» Request 1
In the records, start at the line containing "order: Hypnales" and end after the line containing "order: Sphagnales". Rewrite only those lines, putting "vernacular name" in place of "common name" and changing nothing else.

How will the world’s poorest countries afford to develop their infrastructure? Stéphane Straub leads the ‘Developing Countries’ research program at the TSE Infrastructure & Network Center. In a new paper co-authored with Marianne Fay (World Bank) and TSE visiting researcher David Martimort (Paris School of Economics), he examines whether attracting private investors is the best way to jump-start improvements to key sectors such as transport, water and energy. Rejecting standard policy narratives, their analysis reveals the benefits of balancing private and public-sector strategies.
Around one billion people lack access to electricity; about one third of the world’s population uses unimproved sanitation facilities; and 660 million lack access to an improved water source. At current rates of investment, this gap will not be closed soon. Fay et al. (2019) report annual spending estimates of between 1.9% and 3.5% of GDP for Africa, way below its estimated need of 9.2%. Using detailed survey data, Fay and Straub (2019) suggest it might take some Latin American countries more than 90 years to provide a water connection to the poorest 10% of households.
What’s holding these countries back?

» Records shown

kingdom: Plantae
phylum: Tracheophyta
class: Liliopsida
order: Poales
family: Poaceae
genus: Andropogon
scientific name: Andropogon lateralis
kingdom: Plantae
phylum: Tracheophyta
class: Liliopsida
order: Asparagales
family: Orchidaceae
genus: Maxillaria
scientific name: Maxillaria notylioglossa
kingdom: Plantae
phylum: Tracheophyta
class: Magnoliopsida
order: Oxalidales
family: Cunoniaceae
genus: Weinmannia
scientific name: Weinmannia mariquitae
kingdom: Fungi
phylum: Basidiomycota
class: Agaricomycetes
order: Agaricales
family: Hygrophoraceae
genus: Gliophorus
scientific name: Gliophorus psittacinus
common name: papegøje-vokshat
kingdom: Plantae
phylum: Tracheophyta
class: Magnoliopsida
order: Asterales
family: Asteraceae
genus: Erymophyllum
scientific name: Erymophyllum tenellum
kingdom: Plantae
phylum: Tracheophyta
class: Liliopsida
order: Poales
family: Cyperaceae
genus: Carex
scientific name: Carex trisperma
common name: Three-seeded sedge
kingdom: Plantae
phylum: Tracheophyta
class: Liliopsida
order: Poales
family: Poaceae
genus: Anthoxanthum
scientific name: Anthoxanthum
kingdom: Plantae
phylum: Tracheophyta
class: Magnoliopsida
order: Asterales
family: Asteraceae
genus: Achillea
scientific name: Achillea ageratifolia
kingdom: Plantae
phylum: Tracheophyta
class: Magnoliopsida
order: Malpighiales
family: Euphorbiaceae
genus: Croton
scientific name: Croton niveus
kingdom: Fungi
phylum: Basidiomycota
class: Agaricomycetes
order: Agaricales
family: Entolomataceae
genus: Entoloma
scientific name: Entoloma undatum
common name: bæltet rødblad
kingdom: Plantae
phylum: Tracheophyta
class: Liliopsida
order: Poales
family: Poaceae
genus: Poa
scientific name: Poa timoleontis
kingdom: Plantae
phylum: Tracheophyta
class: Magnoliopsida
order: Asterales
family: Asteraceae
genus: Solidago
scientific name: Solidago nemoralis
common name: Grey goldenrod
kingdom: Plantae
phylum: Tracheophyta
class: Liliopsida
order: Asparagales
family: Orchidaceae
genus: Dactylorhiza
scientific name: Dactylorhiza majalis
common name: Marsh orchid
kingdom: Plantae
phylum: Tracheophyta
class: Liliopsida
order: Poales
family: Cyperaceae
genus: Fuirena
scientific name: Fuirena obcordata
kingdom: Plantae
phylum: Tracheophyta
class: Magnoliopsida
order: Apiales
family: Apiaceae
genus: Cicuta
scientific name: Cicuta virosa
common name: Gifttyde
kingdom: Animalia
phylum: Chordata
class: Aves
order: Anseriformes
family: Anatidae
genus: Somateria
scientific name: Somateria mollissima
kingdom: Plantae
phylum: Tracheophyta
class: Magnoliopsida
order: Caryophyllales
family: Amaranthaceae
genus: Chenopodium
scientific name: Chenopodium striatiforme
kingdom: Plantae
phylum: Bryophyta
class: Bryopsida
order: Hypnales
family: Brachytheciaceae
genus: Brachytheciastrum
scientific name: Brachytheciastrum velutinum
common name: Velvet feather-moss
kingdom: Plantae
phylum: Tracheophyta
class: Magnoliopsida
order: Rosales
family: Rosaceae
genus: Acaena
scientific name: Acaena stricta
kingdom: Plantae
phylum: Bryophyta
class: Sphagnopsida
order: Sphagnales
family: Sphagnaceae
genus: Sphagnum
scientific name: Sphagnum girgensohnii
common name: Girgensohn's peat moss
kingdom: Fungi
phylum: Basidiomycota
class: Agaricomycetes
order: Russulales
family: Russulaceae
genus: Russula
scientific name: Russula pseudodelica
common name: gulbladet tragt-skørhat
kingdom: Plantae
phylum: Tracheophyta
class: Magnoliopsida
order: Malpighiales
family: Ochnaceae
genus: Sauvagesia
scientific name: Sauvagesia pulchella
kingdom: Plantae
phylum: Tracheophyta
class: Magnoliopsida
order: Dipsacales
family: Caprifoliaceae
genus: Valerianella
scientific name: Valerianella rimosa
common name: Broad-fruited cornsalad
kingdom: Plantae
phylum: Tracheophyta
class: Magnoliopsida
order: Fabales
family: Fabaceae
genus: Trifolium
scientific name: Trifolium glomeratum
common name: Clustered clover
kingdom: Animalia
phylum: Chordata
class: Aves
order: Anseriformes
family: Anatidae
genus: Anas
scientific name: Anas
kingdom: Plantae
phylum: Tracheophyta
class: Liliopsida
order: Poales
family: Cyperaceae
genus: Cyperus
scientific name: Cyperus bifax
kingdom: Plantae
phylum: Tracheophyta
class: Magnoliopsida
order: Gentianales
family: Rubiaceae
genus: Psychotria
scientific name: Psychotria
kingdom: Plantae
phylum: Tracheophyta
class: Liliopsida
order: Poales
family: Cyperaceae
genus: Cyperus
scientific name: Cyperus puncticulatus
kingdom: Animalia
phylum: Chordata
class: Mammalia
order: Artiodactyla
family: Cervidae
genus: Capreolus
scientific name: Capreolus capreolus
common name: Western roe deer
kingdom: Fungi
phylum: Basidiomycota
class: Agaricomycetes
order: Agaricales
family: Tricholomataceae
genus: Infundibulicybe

» Request 2
Continue the passage on paying for infrastructure in the world's poorest countries from the point where it stops.

» Right answer 1
order: Hypnales
family: Brachytheciaceae
genus: Brachytheciastrum
scientific name: Brachytheciastrum velutinum
vernacular name: Velvet feather-moss
kingdom: Plantae
phylum: Tracheophyta
class: Magnoliopsida
order: Rosales
family: Rosaceae
genus: Acaena
scientific name: Acaena stricta
kingdom: Plantae
phylum: Bryophyta
class: Sphagnopsida
order: Sphagnales

» Right answer 2
Lack of infrastructure investment is suffocating development. In Lebanon, for example, the energy sector combines tremendous inefficiencies, with high generation costs because of reliance on expensive diesel fuel, up to 40% transmission and distribution losses, and prices well below cost-recovery levels. As a result, it imposes rolling blackouts several hours a day, at a high welfare cost to consumers and firms alike. In addition, the government routinely covers the state electricity company losses, which generated about half of the national fiscal deficit between 2008 and 2017.
Poor countries often find it impossible to charge meaningful user-fees without entirely suppressing demand, due to low levels of individual income. At the same time, their governments are unable to extend subsidies to substitute fee-based resources. Private finance, international institutions and bilateral donors have so far been unable to bridge the spending gap. In developing Asia, for example, multilateral development banks have contributed a mere 2.5% to infrastructure investment. Globally, less than 13% of investment in developing countries comes from the private sector.
Will private finance come to the rescue?
The hope is that public finance may under certain conditions crowd-in private finance through so-called blended finance arrangements, also known as a ‘billions to trillions’ strategy. The poster child for this strategy is Turkey. Over more than a decade, $5.6 billion in loans aimed at energy-sector reform, upgrading transmission lines, reduction in distribution losses, as well as technical and policy assistance, led to 10 times as much in private investments. This happened as Turkey’s average income level increased rapidly, reaching a per capita GDP of approximately $10,000.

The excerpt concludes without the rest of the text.